Re: [PATCH 3/3] KVM: x86: Decouple APICv activation state from apicv_inhibit_reasons

Sean Christopherson <seanjc@xxxxxxxxxx> · Tue, 11 Feb 2025 08:37:17 -0800

On Tue, Feb 11, 2025, Naveen N Rao wrote:
> On Wed, Feb 05, 2025 at 12:36:21PM +0100, Paolo Bonzini wrote:
> I haven't analyzed this yet, but moving apicv_irq_window into a separate 
> cacheline is improving the performance in my tests by ~7 to 8%:
> 
> diff --git a/arch/x86/include/asm/kvm_host.h b/arch/x86/include/asm/kvm_host.h
> index 9e3465e70a0a..d8a40ac49226 100644
> --- a/arch/x86/include/asm/kvm_host.h
> +++ b/arch/x86/include/asm/kvm_host.h
> @@ -1355,6 +1355,9 @@ struct kvm_arch {
>         struct kvm_ioapic *vioapic;
>         struct kvm_pit *vpit;
>         atomic_t vapics_in_nmi_mode;
> +
> +       atomic_t apicv_irq_window;
> +
>         struct mutex apic_map_lock;
>         struct kvm_apic_map __rcu *apic_map;
>         atomic_t apic_map_dirty;
> @@ -1365,7 +1368,6 @@ struct kvm_arch {
>         /* Protects apicv_inhibit_reasons */
>         struct rw_semaphore apicv_update_lock;
>         unsigned long apicv_inhibit_reasons;
> -       atomic_t apicv_irq_window;
> 
>         gpa_t wall_clock;
> 
> 
> I chose that spot before apic_map_lock simply because there was a 4 byte 
> hole there. This happens to also help performance in the AVIC disabled 
> case by a few percentage points (rather, restores the performance in the 
> AVIC disabled case).
> 
> Before this change, I was trying to see if we could entirely elide the 
> rwsem read lock in the specific scenario we are seeing the bottleneck.  
> That is, instead of checking for any other inhibit being set, can we 
> specifically test for PIT_REINJ while setting the IRQWIN inhibit? Then, 
> update the inhibit change logic if PIT_REINJ is cleared to re-check the 
> irq window count.
> 
> There's probably a race here somewhere, but FWIW, along with the above 
> change to 'struct kvm_arch', this helps improve performance by a few 
> more percentage points helping close the gap to within 2% of the AVIC 
> disabled case.

I suspect the issue is that apicv_inhibit_reasons is in the same cache line.  That
field is read on at least every entry

		/*
		 * Assert that vCPU vs. VM APICv state is consistent.  An APICv
		 * update must kick and wait for all vCPUs before toggling the
		 * per-VM state, and responding vCPUs must wait for the update
		 * to complete before servicing KVM_REQ_APICV_UPDATE.
		 */
		WARN_ON_ONCE((kvm_vcpu_apicv_activated(vcpu) != kvm_vcpu_apicv_active(vcpu)) &&
			     (kvm_get_apic_mode(vcpu) != LAPIC_MODE_DISABLED));

and when opening an IRQ window in svm_set_vintr()

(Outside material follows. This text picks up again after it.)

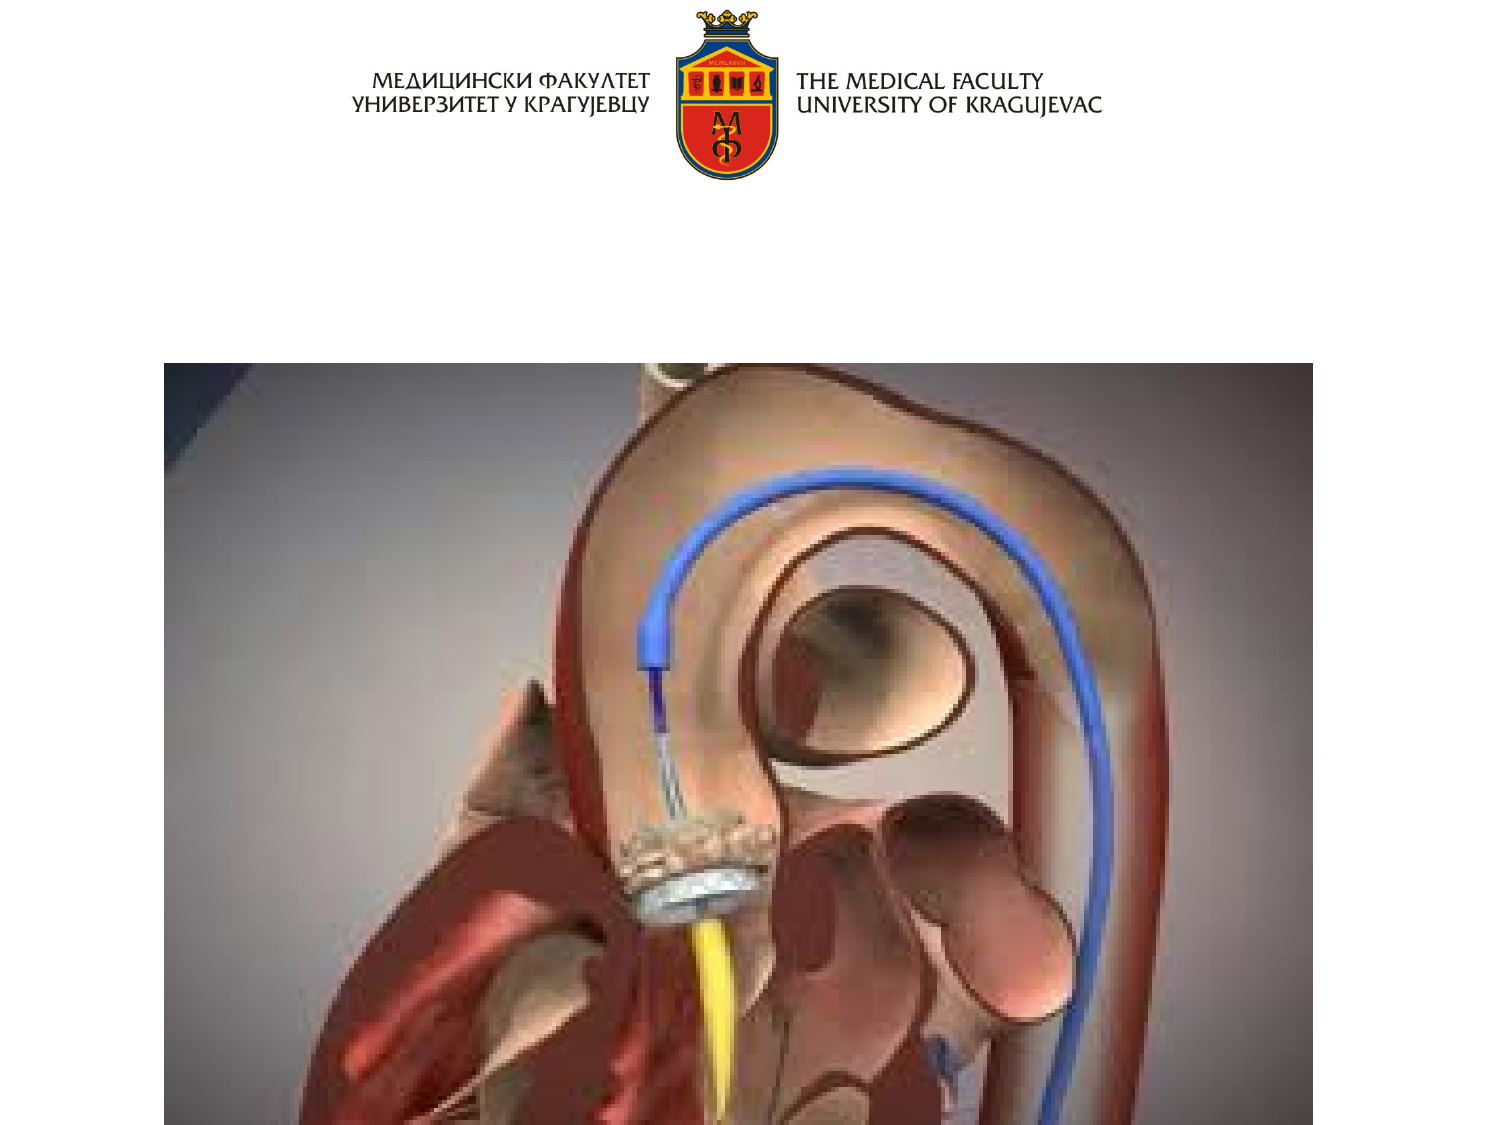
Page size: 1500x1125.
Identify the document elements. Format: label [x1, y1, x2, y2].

	WARN_ON(kvm_vcpu_apicv_activated(&svm->vcpu));

and when handling emulated APIC MMIO in kvm_mmu_faultin_pfn():

		/*
		 * If the APIC access page exists but is disabled, go directly
		 * to emulation without caching the MMIO access or creating a
		 * MMIO SPTE.  That way the cache doesn't need to be purged
		 * when the AVIC is re-enabled.
		 */
		if (!kvm_apicv_activated(vcpu->kvm))
			return RET_PF_EMULATE;

Hmm, now that I think about it, lack of emulated MMIO caching that might explain
the 2% gap.  Do you see the same gap if the guest is using x2APIC?